Example: upload and download with SSE-C
The script below uses the AWS CLI (S3-compatible) against Thalassa Cloud object storage. It:
- Creates a small test file.
- Generates a 256-bit key and its base64/MD5 values.
- Uploads an object with SSE-C (AES256).
- Downloads the same object by supplying the same key.
Replace <YOUR BUCKET NAME> with your bucket name.

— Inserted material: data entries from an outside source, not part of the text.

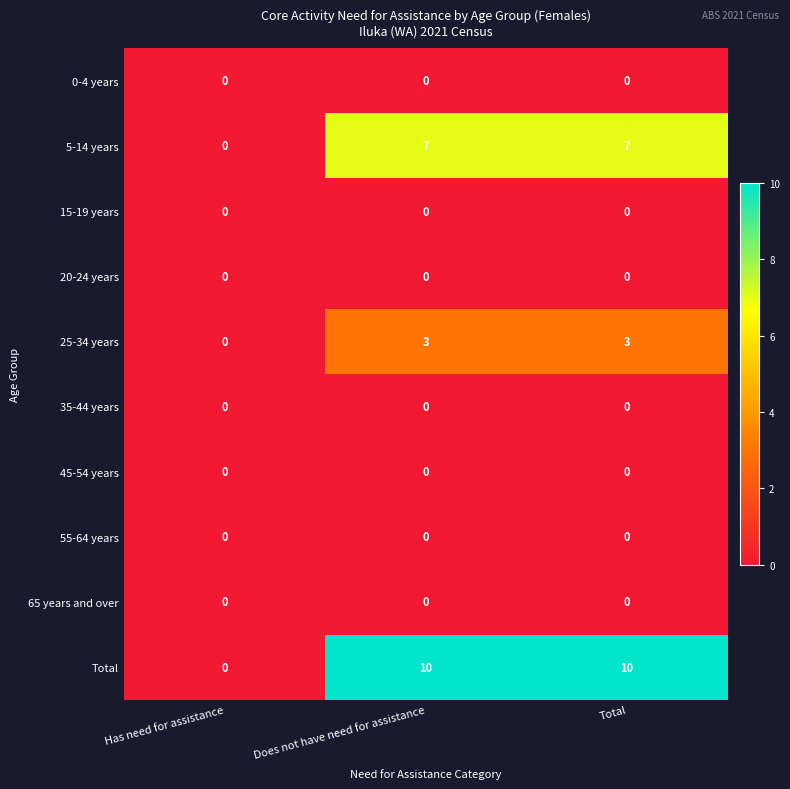

Which series has the widest spread of values?

Total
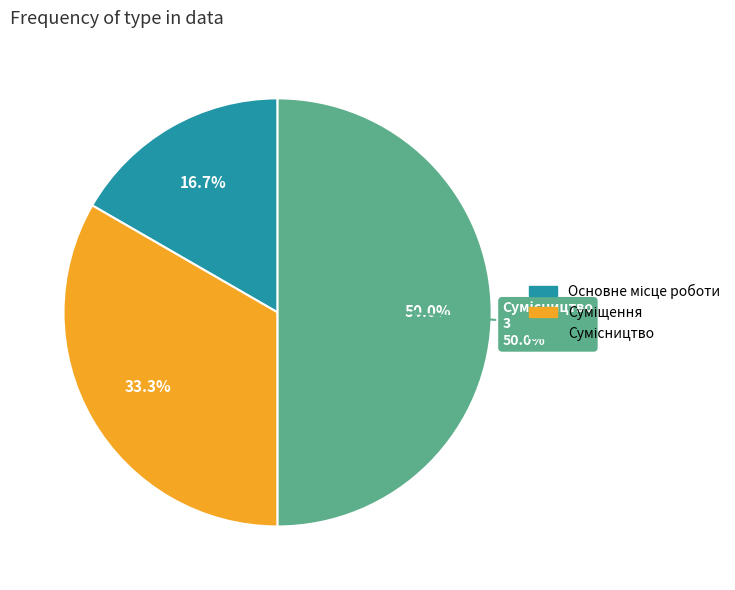

Does Сумісництво represent more than half of the total?

No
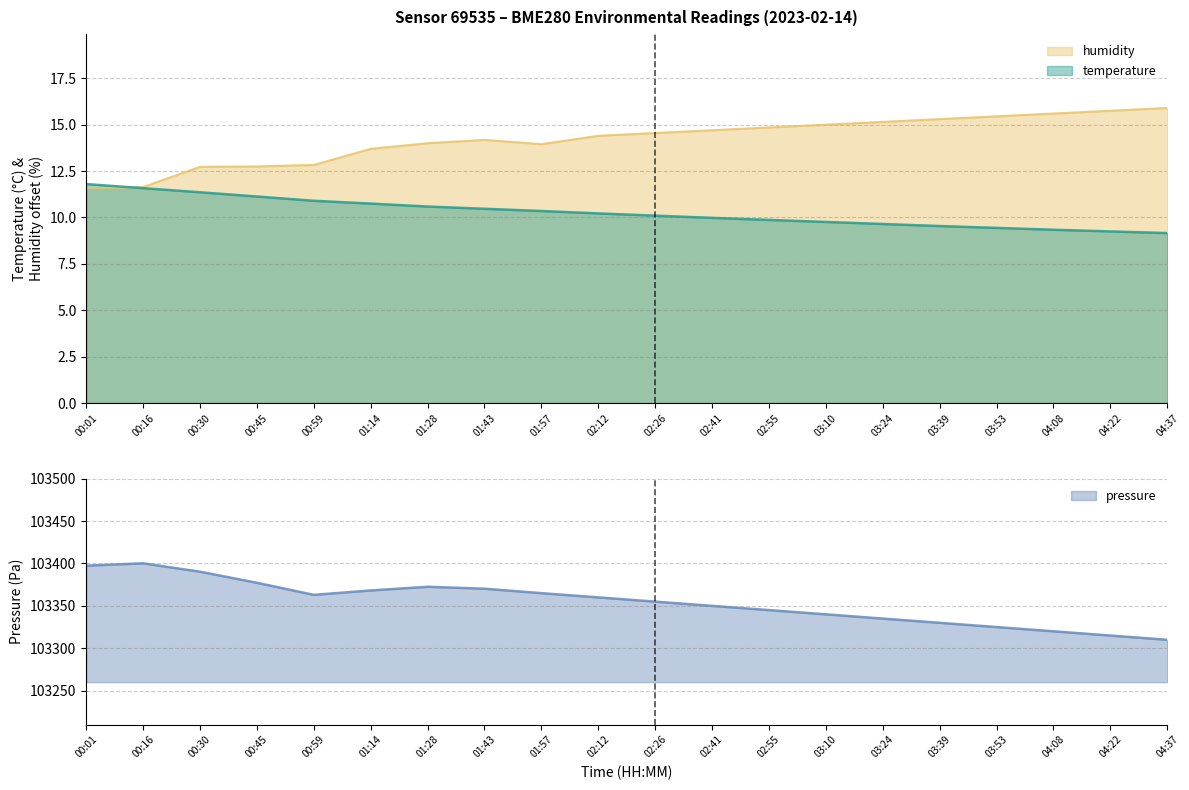

At which category does the chart reach its peak across all series?

00:16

Ensure your CLI is configured with valid Thalassa Cloud object storage credentials and endpoint.
Also configure your Object Storage access credentials (key and secret).
#!/bin/bash
ENDPOINT="https://objects.nl-01.thalassa.cloud"
REGION="nl-01"
BUCKET="<YOUR BUCKET NAME>"
OBJECT="sse-c-demo.txt"
echo "Creating test file..."
echo "Hello SSE-C $(date -u +"%Y-%m-%dT%H:%M:%SZ")" > hello.txt
echo "Generating 256-bit encryption key..."
openssl rand -out sse.key 32
SSE_KEY=$(base64 < sse.key | tr -d '\n')
SSE_KEY_MD5=$(openssl md5 -binary sse.key | base64 | tr -d '\n')
echo "Uploading object with SSE-C..."
aws --no-cli-pager --region "$REGION" --endpoint-url "$ENDPOINT" s3api put-object \
--bucket "$BUCKET" \
--key "$OBJECT" \
--body hello.txt \
--sse-customer-algorithm AES256 \
--sse-customer-key "$SSE_KEY" \
--sse-customer-key-md5 "$SSE_KEY_MD5"
echo "Downloading object (must provide same key)..."
aws --no-cli-pager --region "$REGION" --endpoint-url "$ENDPOINT" s3api get-object \
--bucket "$BUCKET" \
--key "$OBJECT" \
downloaded.txt \
--sse-customer-algorithm AES256 \
--sse-customer-key "$SSE_KEY" \
--sse-customer-key-md5 "$SSE_KEY_MD5"
echo
echo "Downloaded content:"
cat downloaded.txt
echo
echo "Done."
echo "⚠ If you lose the encryption key, the object cannot be recovered."Required headers for SSE-C with the S3 API:
- Upload:
x-amz-server-side-encryption-customer-algorithm: AES256,x-amz-server-side-encryption-customer-key(base64),x-amz-server-side-encryption-customer-key-MD5(base64). - Download: Same three headers so the service can decrypt the object.